Хотя Малкольм не двигается, я вижу новое выражение в его глазах. Несколько минут назад он был готов шагнуть с крыши без малейшего колебания. Теперь он хочет жить, и пространство под его ногами превратилось в бездну.

Американский философ Уильям Джеймс (страдавший клаустрофобией) в 1884 году опубликовал статью, посвященную природе страха, где, в частности, задавался вопросом: человек, неожиданно столкнувшийся с медведем, пустится наутек, потому что испугается, или же почувствует страх уже после того, как побежит? Другими словами, есть ли у человека время понять, что его что-то пугает, или реакция предшествует мысли?

С того времени ученые и психологи имеют дело с проблемой курицы и яйца.
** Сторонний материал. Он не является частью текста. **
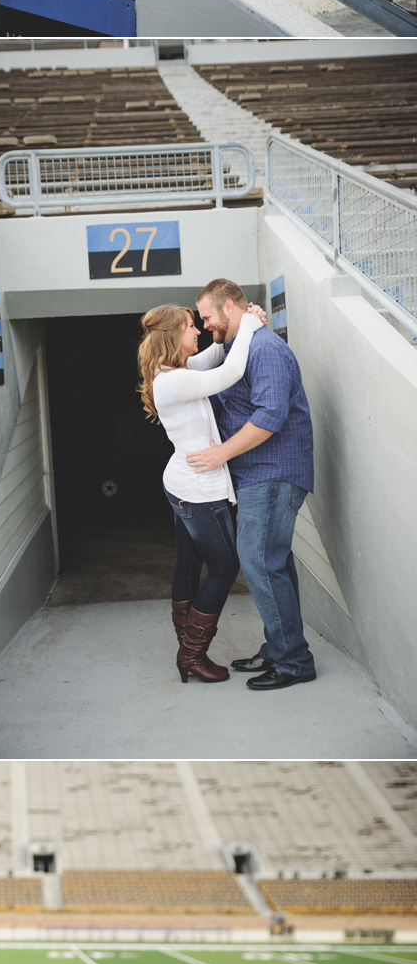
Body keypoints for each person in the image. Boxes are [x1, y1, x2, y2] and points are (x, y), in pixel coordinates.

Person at [191, 279, 317, 689]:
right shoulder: (240, 345)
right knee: (273, 562)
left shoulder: (264, 349)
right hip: (258, 475)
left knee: (261, 561)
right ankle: (280, 649)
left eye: (208, 317)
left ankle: (294, 662)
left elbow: (270, 416)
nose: (206, 325)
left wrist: (220, 453)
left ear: (229, 308)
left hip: (273, 473)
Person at [137, 298, 265, 682]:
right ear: (175, 334)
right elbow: (230, 372)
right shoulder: (174, 379)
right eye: (191, 326)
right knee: (225, 567)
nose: (197, 331)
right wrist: (249, 328)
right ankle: (192, 654)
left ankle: (187, 647)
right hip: (197, 489)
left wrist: (233, 331)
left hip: (183, 483)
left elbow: (213, 358)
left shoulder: (171, 371)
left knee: (188, 565)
Что наступает раньше: осознание опасности или учащенное сердцебиение и выброс адреналина, которые побуждают нас сражаться или спасаться бегством?
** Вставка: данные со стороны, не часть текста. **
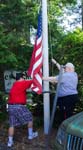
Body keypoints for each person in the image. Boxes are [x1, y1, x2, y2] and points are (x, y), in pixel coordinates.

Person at [7, 72, 38, 147]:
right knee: (30, 118)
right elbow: (34, 80)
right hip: (18, 106)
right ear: (21, 78)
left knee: (12, 124)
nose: (24, 79)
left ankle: (10, 142)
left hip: (10, 107)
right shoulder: (21, 83)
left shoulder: (14, 85)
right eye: (23, 78)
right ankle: (30, 135)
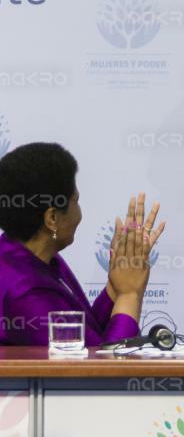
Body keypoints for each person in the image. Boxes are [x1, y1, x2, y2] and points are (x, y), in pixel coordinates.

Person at [0, 142, 164, 346]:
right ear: (52, 218)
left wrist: (115, 288)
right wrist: (130, 294)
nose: (80, 215)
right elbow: (99, 370)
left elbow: (88, 336)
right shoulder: (26, 294)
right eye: (75, 201)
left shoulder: (32, 256)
Теперь я знаю ответ, но так напуган, что забыл вопрос.

Всего несколько футов отделяют меня от Малкольма. Его щеки посинели, и он даже перестал дрожать. Прижавшись спиной к стене, я выставляю вперед ногу и с трудом поднимаюсь.

Мгновение Малкольм смотрит на мою протянутую руку, а затем медленно подается ко мне. Я ловлю его запястье и тяну кверху, пока не обхватываю тонкую талию. Его кожа холодна, как лед.
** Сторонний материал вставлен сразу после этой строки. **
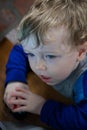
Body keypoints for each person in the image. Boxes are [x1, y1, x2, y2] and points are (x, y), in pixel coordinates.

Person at [3, 0, 87, 129]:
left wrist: (41, 107)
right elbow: (19, 49)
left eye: (50, 56)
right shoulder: (49, 45)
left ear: (81, 52)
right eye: (31, 54)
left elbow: (82, 121)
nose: (38, 66)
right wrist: (14, 80)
Расстегнув переднюю часть пояса безопасности, я удлиняю постромки, обматываю их вокруг живота Малкольма, продеваю обратно в пряжку, и вот мы связаны вместе. Его шерстяная шапочка трется о мою щеку.

– Что мне теперь делать? – спрашивает он треснувшим голосом.

– Можешь помолиться, чтобы другой конец оказался к чему-нибудь примотан.

2

Возможно, я подвергался меньшей опасности на крыше с Малкольмом, чем дома с Джулианой. Я не запомнил точно, как именно она меня назвала, но, кажется, припоминаю, что были произнесены такие слова, как «безответственный», «неосмотрительный», «безрассудный», «незрелый» и «негодный отец». Это уже после того, как она ударила меня номером «Мери Клер» и потребовала обещания никогда больше не делать подобных глупостей.

Чарли в свою очередь не оставляет меня в покое. Она все прыгает на постели в своей пижаме, засыпая меня вопросами о том, на какой высоте все происходило, боялся ли я и была ли у пожарных большая сеть, чтобы меня поймать.